Required action:
Each line holding the string "Example" is to be copied from the data.

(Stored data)
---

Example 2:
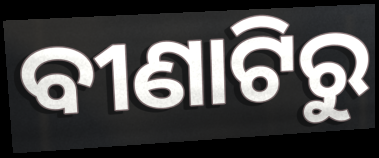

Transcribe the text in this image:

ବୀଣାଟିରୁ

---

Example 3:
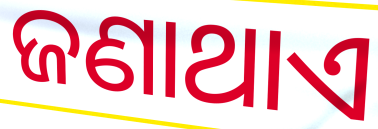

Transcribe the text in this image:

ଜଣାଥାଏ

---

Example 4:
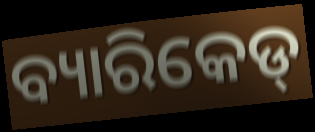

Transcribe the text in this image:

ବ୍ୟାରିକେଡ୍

--

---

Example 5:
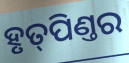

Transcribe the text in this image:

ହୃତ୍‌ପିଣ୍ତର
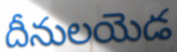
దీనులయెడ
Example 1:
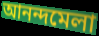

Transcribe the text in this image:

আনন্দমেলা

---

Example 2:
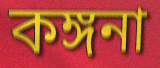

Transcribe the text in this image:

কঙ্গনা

Task solution:
Example 2:
Example 3:
Example 4:
Example 5:
Example 1:
Example 2:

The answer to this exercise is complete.